Treat HIV-1 Infection Like Other Infections—Treat It

Author Affiliations

From the Partners AIDS Research Center and Infectious Disease Division, Massachusetts General Hospital and Harvard Medical School, Boston, Mass.


Controversies section editor: Phil B. Fontanarosa, MD, Senior Editor.

JAMA. 1998;280(1):91-93. doi:10.1001/jama.280.1.91

TREMENDOUS ADVANCES in the development of effective antiretroviral therapy for human immunodeficiency virus 1 (HIV-1) infection have been associated with an ongoing debate regarding when to initiate antiretroviral therapy.1,2 Although the concept of delayed therapy is somewhat foreign to the field of infectious diseases, it has been supported by concerns about the long-term benefits of therapies currently available, the rigors of the currently available regimens, and the typically slow course of disease in persons with HIV-1 infection.

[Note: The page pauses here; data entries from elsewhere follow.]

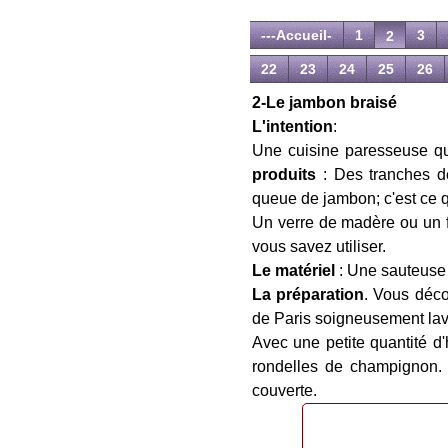
---Accueil-
1
3
2
22
23
24
25
26
2-Le jambon braisé
L'intention
:
Une cuisine paresseuse qu
produits
: Des tranches d
queue de jambon; c'est ce qu
Un verre de madère ou un fo
vous savez utiliser.
Le matériel
: Une sauteuse 
La préparation
. Vous déco
de Paris soigneusement lav
Avec une petite quantité d'
rondelles de champignon. 
couverte.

Advances in treatment have been paralleled by recent advances in the understanding of HIV-1 pathogenesis, which provide important new insights as to how the virus is affected by immune selection pressure and why antiviral drug resistance is so prevalent. In our opinion, currently available data provide convincing arguments for initiation of therapy at the earliest possible juncture in persons who are not controlling viremia on their own.